Lola no pudo reprimir un gemido de dolor y sus ojos preocupados le
miraron a él con gesto de súplica. Pero era tarde, aunque injusto.
A la
mañana siguiente Lola se despertó con la luz del sol acariciando
su espalda, el tintineo de las llaves aún no había sonado, debía
de ser sábado y ella no habría hecho bien las cuentas. Al salir en
busca de Roberto lo encontró en el ordenador, como siempre. El salón
seguía como ella lo había dejado el día anterior, quizá él
estaría intentando acostumbrarse al cambio, o quizá lo ignoraba al
igual que a ella, como una especie de fría despedida.
Era la
hora del paseo matutino cuando tocaron a la puerta. Era Doña
Cecilia, hacía tiempo que no la veía, mucho tiempo, y Lola solo
tenía un vago recuerdo de aquella mujer.
—Doña
Cecilia, muchas gracias por venir… Aquí la tiene, Chiguagua de
pura raza ciertamente, con un gran genio como podrá comprobar. No
entiendo como después de tres años de buena conducta ha hecho ésto…

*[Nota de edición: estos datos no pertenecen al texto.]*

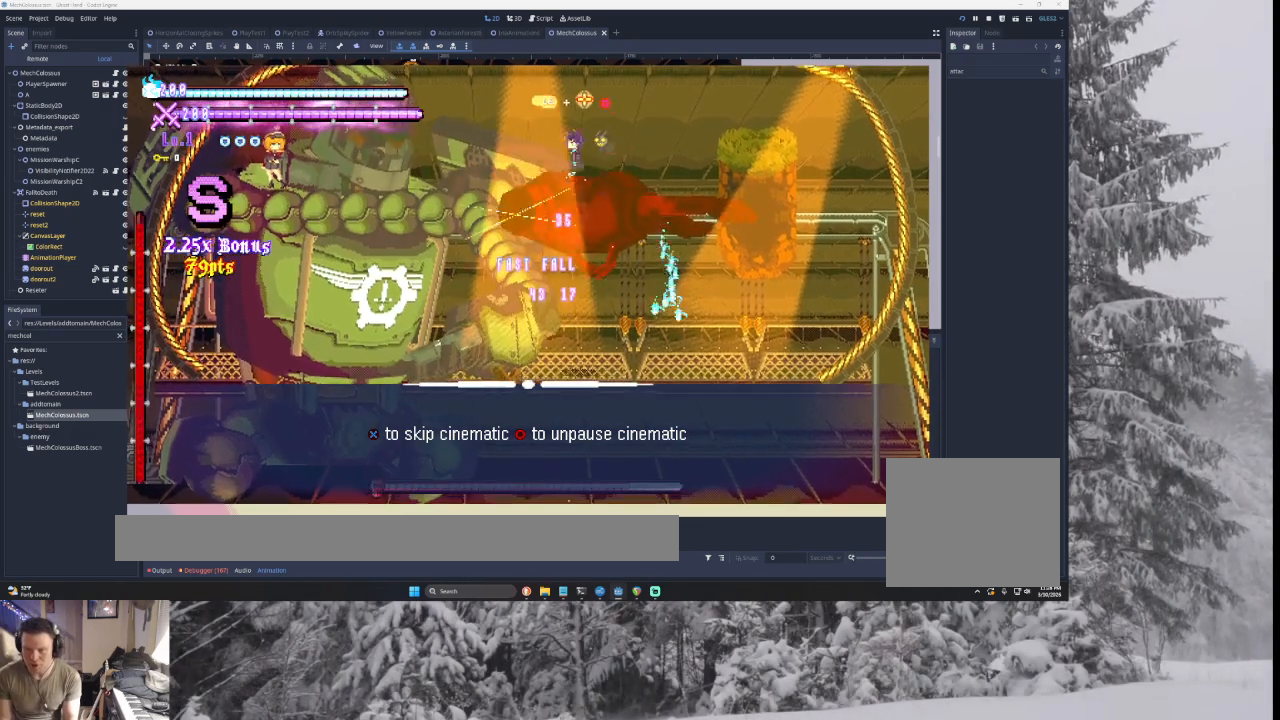
{"buttons": [], "left_stick": "left", "right_stick": "center", "events": [[167, "left_stick", "right"], [200, "right_stick", "down"], [333, "left_stick", "center"], [367, "right_stick", "center"], [400, "left_stick", "left"]]}
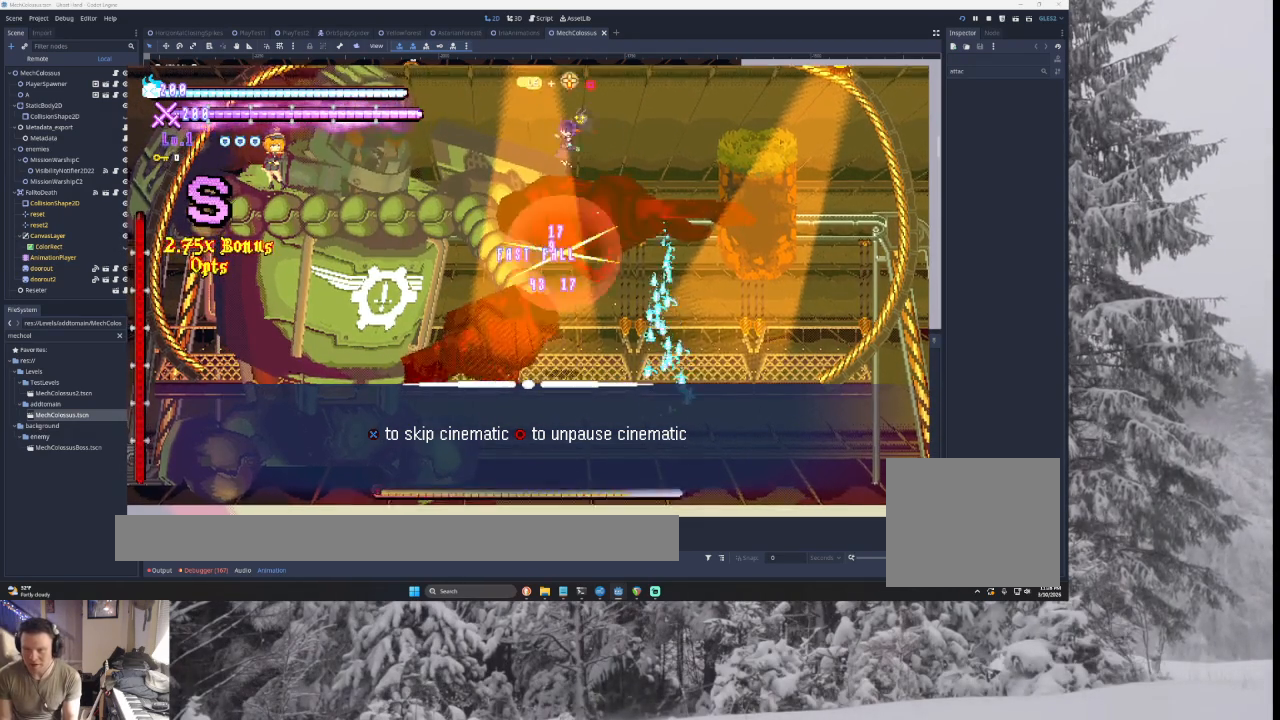
{"buttons": [], "left_stick": "left", "right_stick": "center", "events": [[67, "left_stick", "center"], [167, "left_stick", "right"], [233, "right_stick", "down"], [333, "right_stick", "center"], [367, "left_stick", "center"], [433, "left_stick", "left"]]}
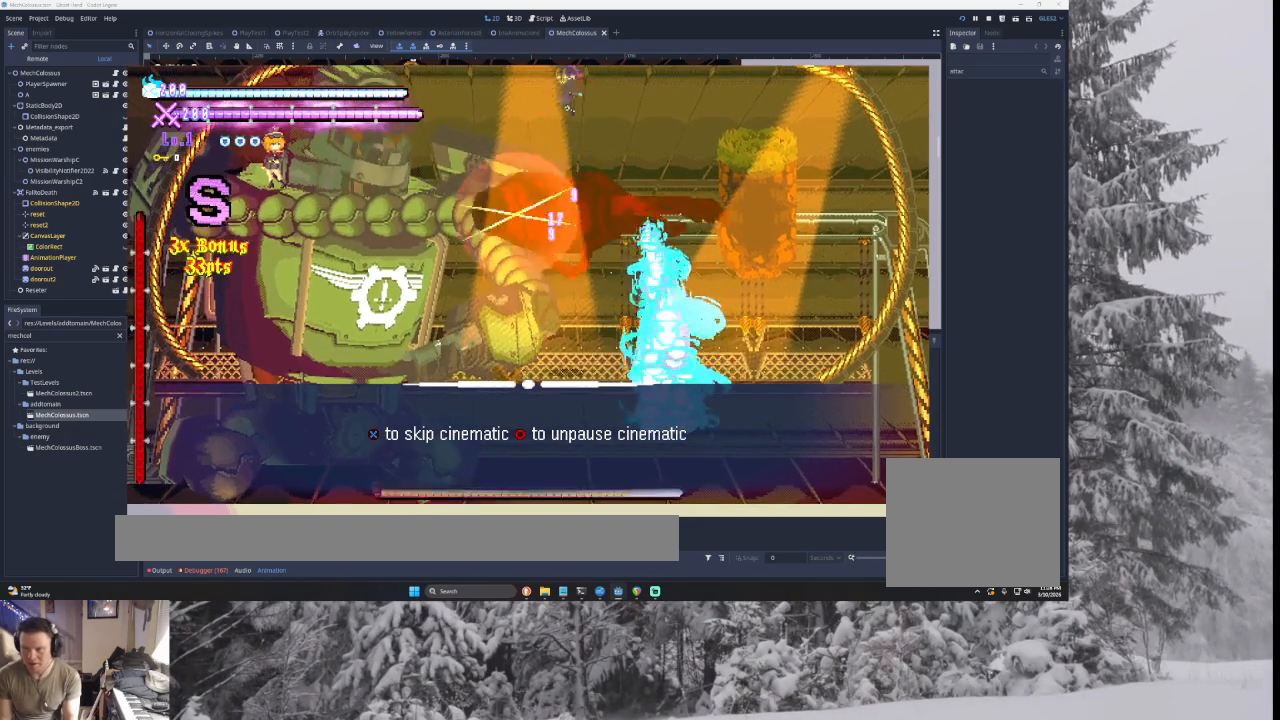
{"buttons": [], "left_stick": "right", "right_stick": "center", "events": [[133, "left_stick", "right"], [167, "right_stick", "down"], [300, "right_stick", "center"]]}
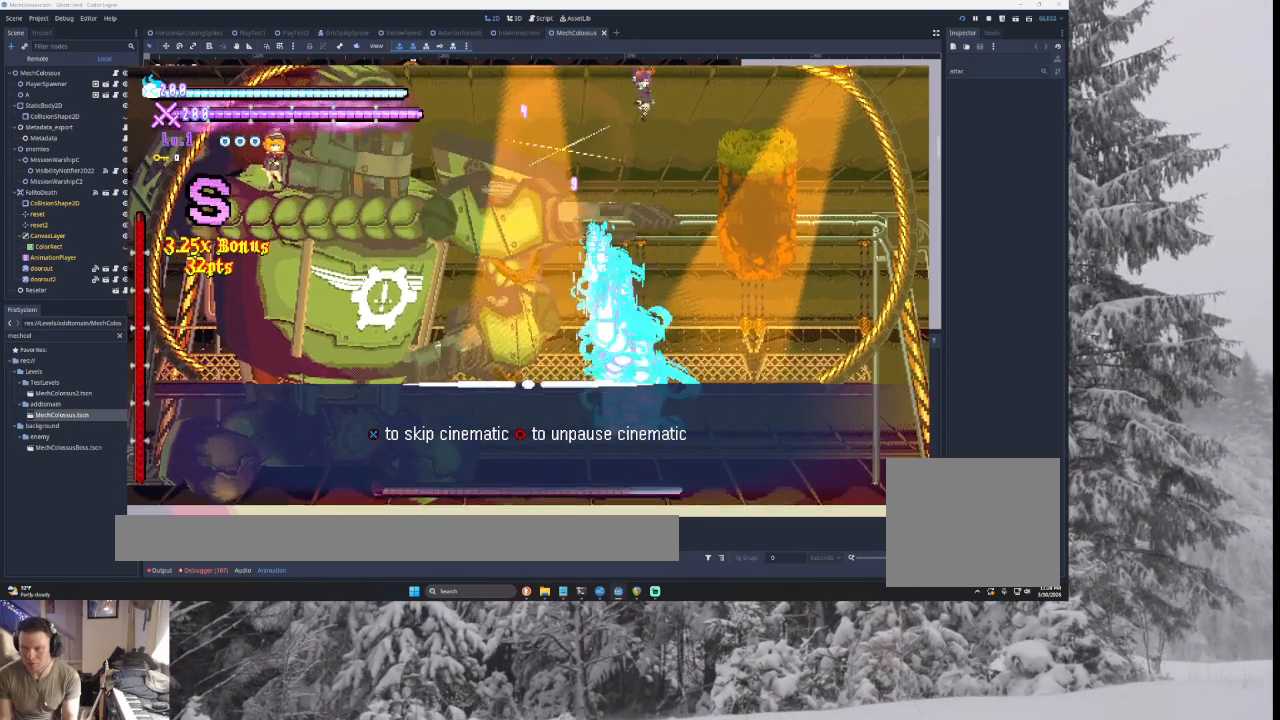
{"buttons": [], "left_stick": "down-right", "right_stick": "center", "events": [[100, "left_stick", "left"], [133, "L2", "down"], [200, "SQUARE", "down"], [267, "left_stick", "center"], [333, "L2", "up"], [333, "SQUARE", "up"], [400, "left_stick", "down-right"]]}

Supongo que es cierto eso de que se vuelven locos.
Lola
lo miró esperando que fuese una broma, tampoco estaba tan mal el
cambio del salón. Un agudo ladrido salió de su boca a modo de
disculpa, pero la puerta se cerró.
—Vamos
Lola, a ver quién te querrá ahora —Susurró finalmente Doña Cecilia por encima de su taconeo.